──────── SELECTED EXTRACT ────────
Denis O’Reilly. (Photo supplied)
People have been complaining about gangs since forever. Even the ancient Romans moaned about them, writes Denis O’Reilly, a social activist and longtime member of the Black Power.
It’s a man’s game. Jacinda Ardern should take over the Warriors. After what was looking like becoming a troublesome season for the Labour team, she has made some tough calls over positional play.
I’ll stay in my lane, though, and stick to issues I know a bit about. Another man’s game. Aotearoa’s Indigenous gangs.
I felt sympathy for Poto Williams, but I recognise that shifting her from her police portfolio was a political necessity. I think she was doing a good job within a big institution that is slowly improving its culture and adapting to meet the complex challenges of policing in Aotearoa today.
The feminisation and increasing diversity of the police service muster is one indicator. And there are other changes observable at a community level that are enabling improved community safety and reducing offending.
──────── MATERIAL SUPPLIED ────────
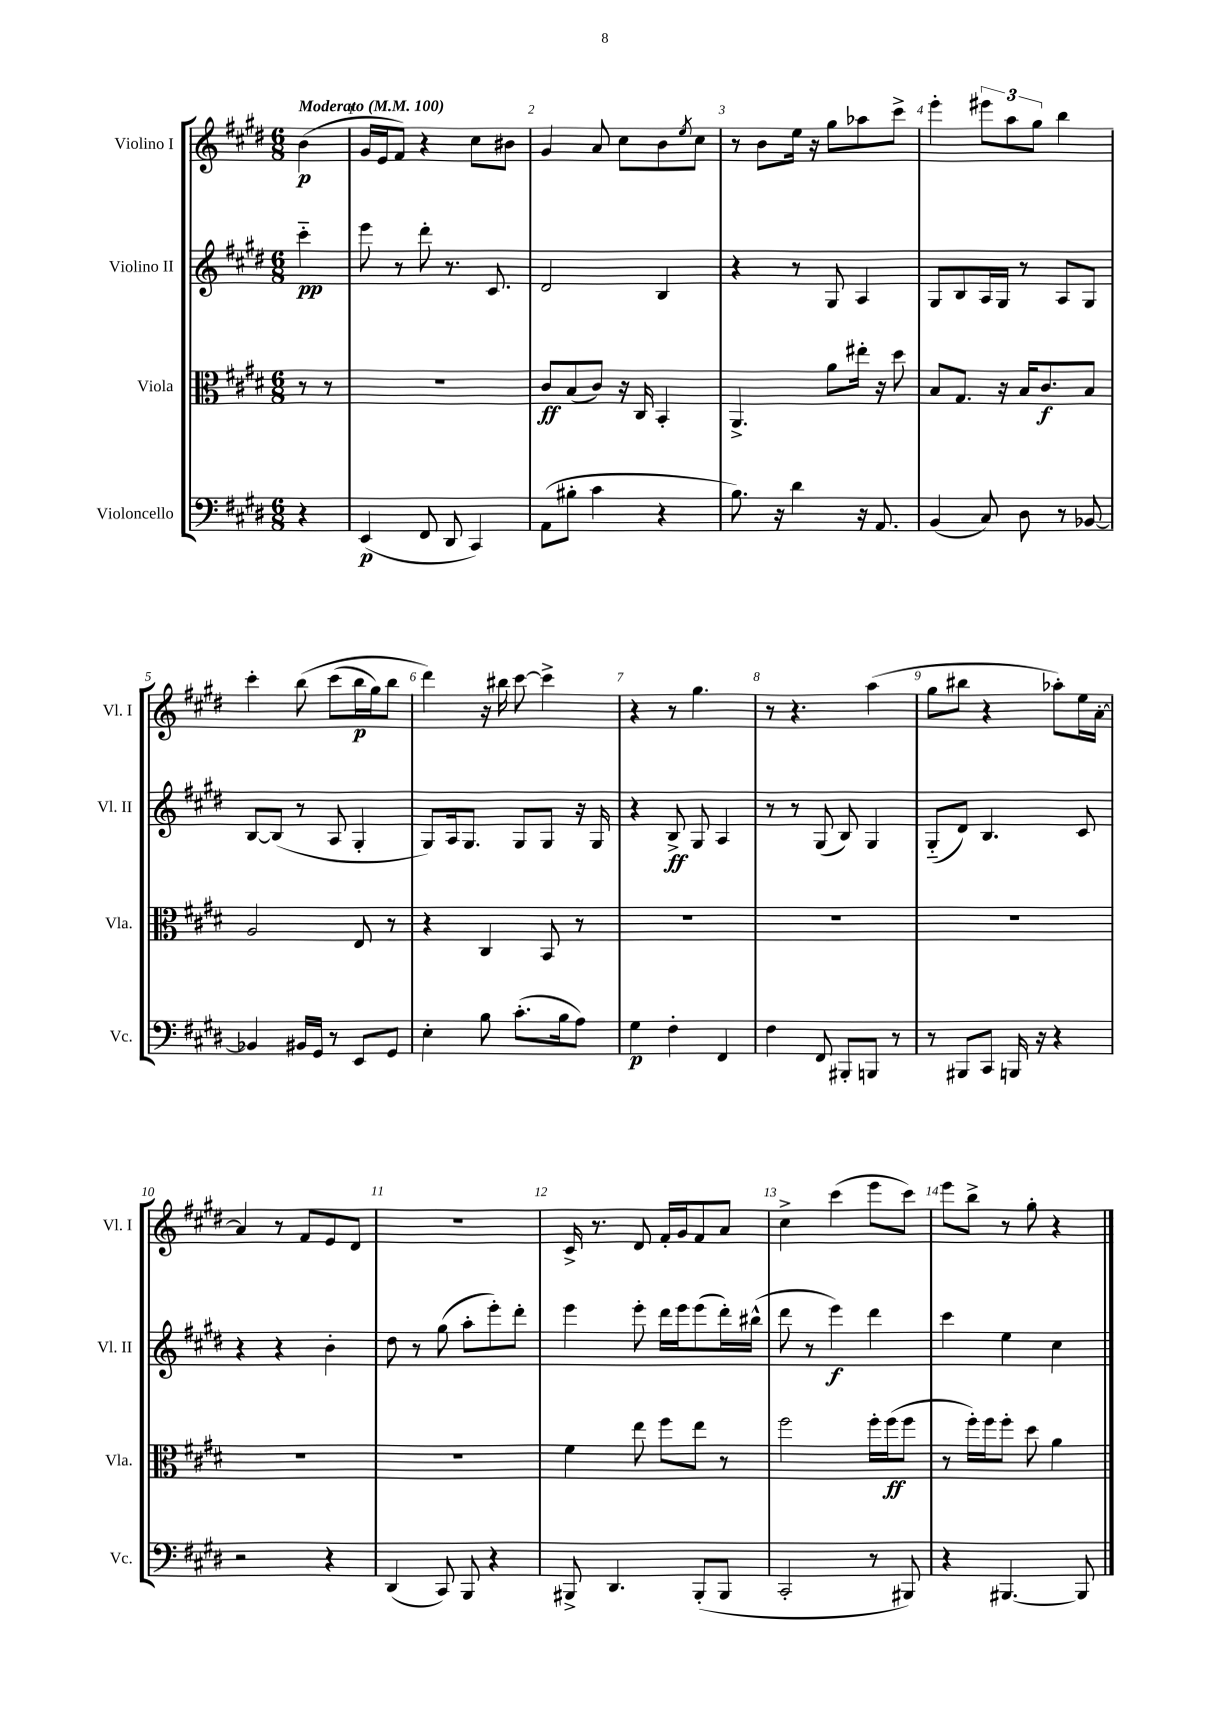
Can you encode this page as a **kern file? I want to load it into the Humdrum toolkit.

**kern	**kern	**kern	**kern
*staff4	*staff3	*staff2	*staff1
*clefF4	*clefC3	*clefG2	*clefG2
*k[f#c#g#d#]	*k[f#c#g#d#]	*k[f#c#g#d#]	*k[f#c#g#d#]
*M6/8	*M6/8	*M6/8	*M6/8
*MM100	*MM100	*MM100	*MM100
4r	8r	4ccc#'~	(4b
.	8r	.	.
=	=	=	=
(4EE	2.r	8eee	16g#
.	.	.	16e
.	.	8r	8f#)
8FF#	.	8ddd#'	4r
8DD#	.	8.r	.
4CC#)	.	.	8cc#
.	.	8.c#	.
.	.	.	8b#
=	=	=	=
(8AA	8c#	2d#	4g#
8B#'	(8B	.	.
4c#	8c#)	.	8a
.	16r	.	8cc#
.	16C#	.	.
4r	4BB'	4B	8b
.	.	.	8qee
.	.	.	8cc#
=	=	=	=
8.B)	4.AA^	4r	8r
.	.	.	8b
16r	.	.	.
4d#	.	8r	16ee
.	.	.	16r
.	8a	8G#	8gg#
16r	16ee#'	4A	8aa-
8.AA	16r	.	.
.	8dd#	.	8ccc#^
=	=	=	=
(4BB	8B	8G#	4eee'
.	8.G#	8B	.
8C#)	.	16A	12eee#
.	16r	16G#	.
.	.	.	12aa
8D#	16B	8r	.
.	.	.	12gg#
.	8.c#	.	.
8r	.	8A	4bb
[8BB-	8B	8G#	.
=	=	=	=
4BB-]	2A	[8B	4ccc#'
.	.	(8B]	.
16BB#	.	8r	&(8bb
16GG#	.	.	.
8r	.	8A	(8ccc#
8EE	8E	4G#'	16bb
.	.	.	16gg#)
8GG#	8r	.	8bb
=	=	=	=
4E'	4r	8G#)	4ddd#&)
.	.	16A	.
.	.	8.G#	.
8B	4C#	.	16r
.	.	.	16bb#
(8.c#'	.	8G#	[8ccc#
.	8BB	8G#	4ccc#^]
16B	.	.	.
8A)	8r	16r	.
.	.	16G#	.
=	=	=	=
4G#	2.r	4r	4r
4F#'	.	8B^	8r
.	.	8G#	4.gg#
4FF#	.	4A	.
=	=	=	=
4F#	2.r	8r	8r
.	.	8r	4.r
8FF#	.	(8G#	.
8BBB#'	.	8B)	.
8BBB	.	4G#	(4aa
8r	.	.	.
=	=	=	=
8r	2.r	(8G#'~	8gg#
8BBB#	.	8d#)	8bb#
8CC#	.	4.B	4r
16BBB	.	.	.
16r	.	.	.
4r	.	.	8aa-')
.	.	8c#	16ee
.	.	.	[16a'
=	=	=	=
2r	2.r	4r	4a]
.	.	4r	8r
.	.	.	8f#
4r	.	4b'	8e
.	.	.	8d#
=	=	=	=
(4DD#	2.r	8dd#	2.r
.	.	8r	.
8CC#)	.	(8gg#	.
8BBB	.	8aa'	.
4r	.	8eee')	.
.	.	8ddd#'	.
=	=	=	=
8BBB#^	4f#	4eee	16c#^
.	.	.	8.r
4.DD#	.	.	.
.	8ee	8eee'	8d#
.	8ff#	16ddd#	16f#'
.	.	16eee	16g#
(8BBB#'	8ee	(8eee	8f#
8BBB#	8r	16ddd#')	8a
.	.	(16bb#^^	.
=	=	=	=
2CC#'	2ff#	8ddd#	4cc#^
.	.	8r	.
.	.	4eee)	(4ccc#
8r	16ff#'	4ddd#	8eee
.	(16ff#	.	.
8BBB#)	8ff#	.	8ccc#)
=	=	=	=
4r	8r	4ccc#	8eee
.	16ff#')	.	8bb^
.	16ff#	.	.
[4.BBB#	8ff#'	4ee	8r
.	8dd#	.	8gg#'
.	4a	4cc#	4r
8BBB#]	.	.	.
==	==	==	==
*-	*-	*-	*-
────────
**TASKS AND EXERCISES**:
a) In the opinion piece on Aotearoa's gangs, what was Poto Williams shifted from?
b) Write the next few paragraphs of the opinion piece on Aotearoa's gangs, picking up after its last sentence.

**SOLVED PROBLEMS**:
a) Her police portfolio.

b)
I’m well acquainted with the biases and faults of our police, but I also observe much of the great work they undertake under the radar to reduce offences happening in the first place. “The shooting that didn’t eventuate” doesn’t make great copy in the media.
To some degree, I believe that Poto was a victim of sexism and misogyny. Her colleagues Jacinda Ardern and Nanaia Mahuta cop the same sort of “soft-on”, “fairy dust” derision by males. Government is men’s work after all, isn’t it?
Poto called out the opposition police spokesman Mark Mitchell on his wanting to be out there riding shotgun with the “boys”. And I’ve called out his behaviour for what it is: “hyper-masculinity”.
It’s not a random descriptor. It’s based on the most recent New Zealand academic publication on gangs: “Outlaw Bikers and Ancient Warbands. Hyper-Masculinity and Cultural Continuity”, written by my friend and colleague, the late Dr Carl Bradley BA, MA, PhD.
I think Andrew Coster, who’s been the Commissioner of Police for just over two years, is highly competent and has a more comprehensive grip on the unique features required for the effective policing of our nation than any of his predecessors — at least those I’ve encountered since 1972.
It’s ironic that, according to the police’s own history, initially, the New Zealand Police were formed to counter a gang problem — that problem being the gangs of Pākehā sealers and whalers wreaking havoc among Māori communities.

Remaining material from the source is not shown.